══ Material provided ══
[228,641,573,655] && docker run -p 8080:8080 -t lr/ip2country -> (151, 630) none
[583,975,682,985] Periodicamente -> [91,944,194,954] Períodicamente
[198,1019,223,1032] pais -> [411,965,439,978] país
═══
══ Material provided ══
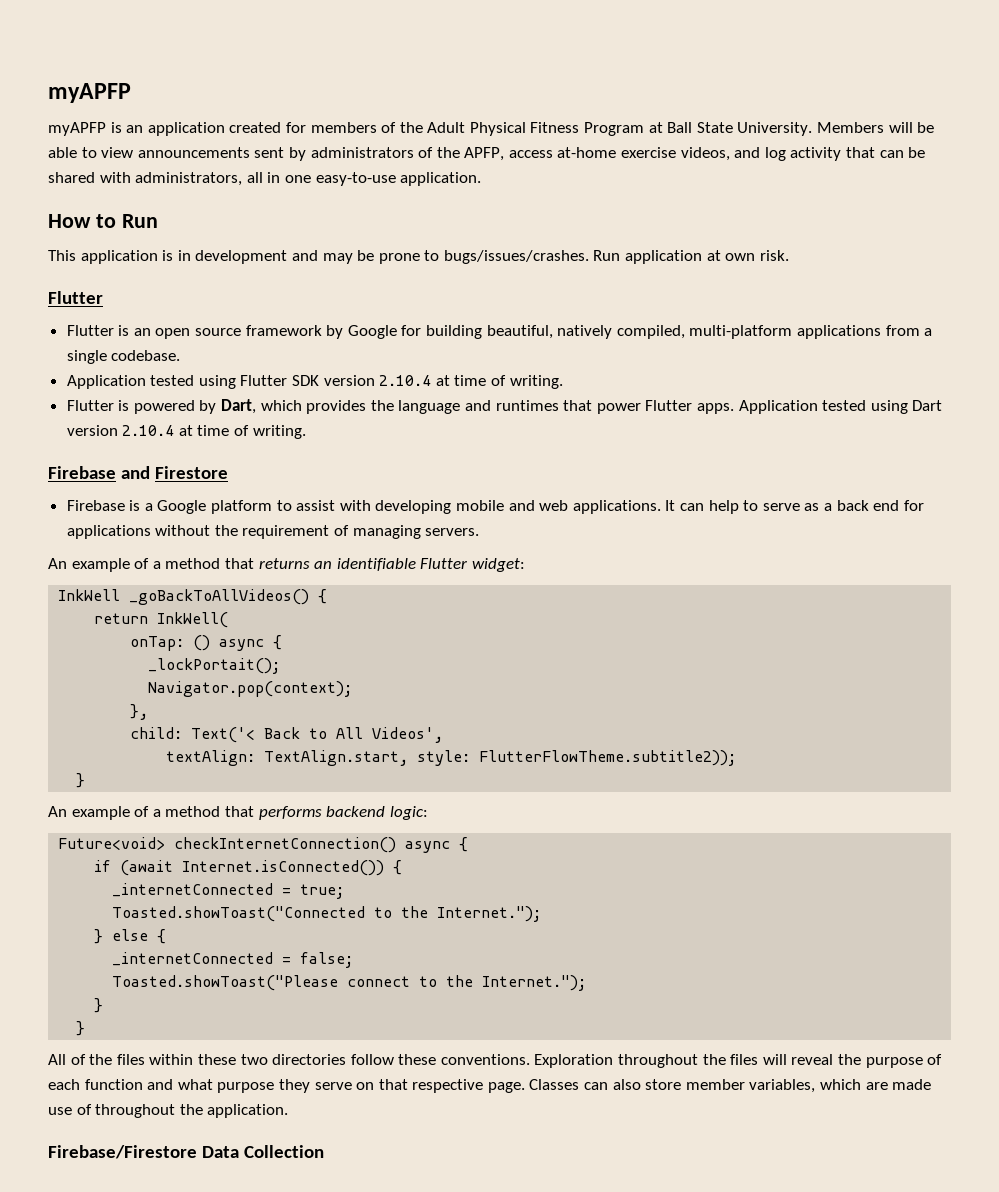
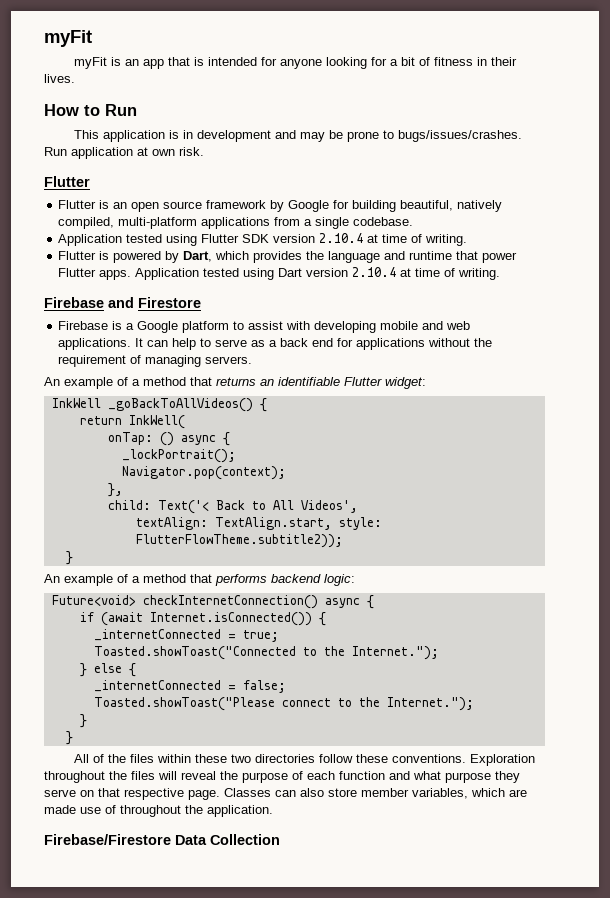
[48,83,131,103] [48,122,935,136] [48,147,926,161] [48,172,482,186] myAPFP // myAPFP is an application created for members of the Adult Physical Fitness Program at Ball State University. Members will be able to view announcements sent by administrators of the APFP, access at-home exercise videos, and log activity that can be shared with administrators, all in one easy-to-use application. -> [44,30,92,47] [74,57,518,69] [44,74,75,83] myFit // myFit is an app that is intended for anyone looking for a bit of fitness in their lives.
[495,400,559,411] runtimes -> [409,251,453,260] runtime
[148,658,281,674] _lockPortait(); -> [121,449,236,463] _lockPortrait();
═══
══ Material provided ══
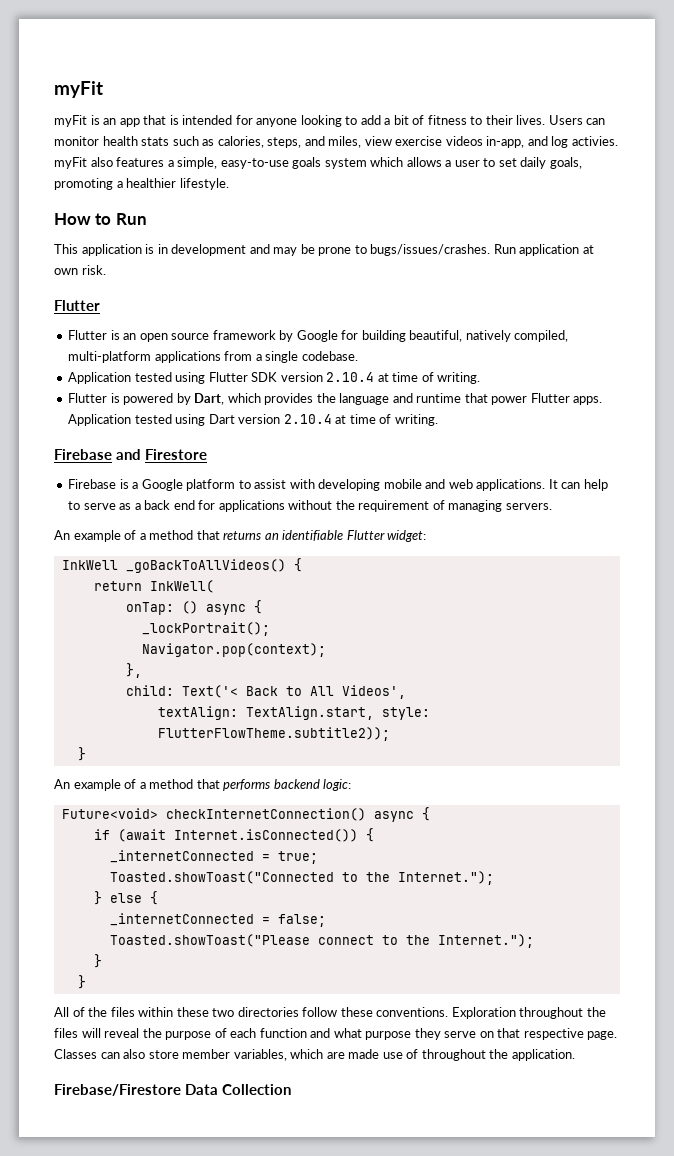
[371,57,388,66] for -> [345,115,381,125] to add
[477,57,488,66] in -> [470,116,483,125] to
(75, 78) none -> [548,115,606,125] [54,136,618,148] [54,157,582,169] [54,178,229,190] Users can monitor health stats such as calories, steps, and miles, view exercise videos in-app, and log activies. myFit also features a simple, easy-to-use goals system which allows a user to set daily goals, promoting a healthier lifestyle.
═══
What you will do: In the material above, find the line containing "[228,641,573,655] && docker" and the line containing "[198,1019,223,1032] pais ->", then write out exactly those two lines and every line between them, and nothing more.

Output for this task:
[228,641,573,655] && docker run -p 8080:8080 -t lr/ip2country -> (151, 630) none
[583,975,682,985] Periodicamente -> [91,944,194,954] Períodicamente
[198,1019,223,1032] pais -> [411,965,439,978] país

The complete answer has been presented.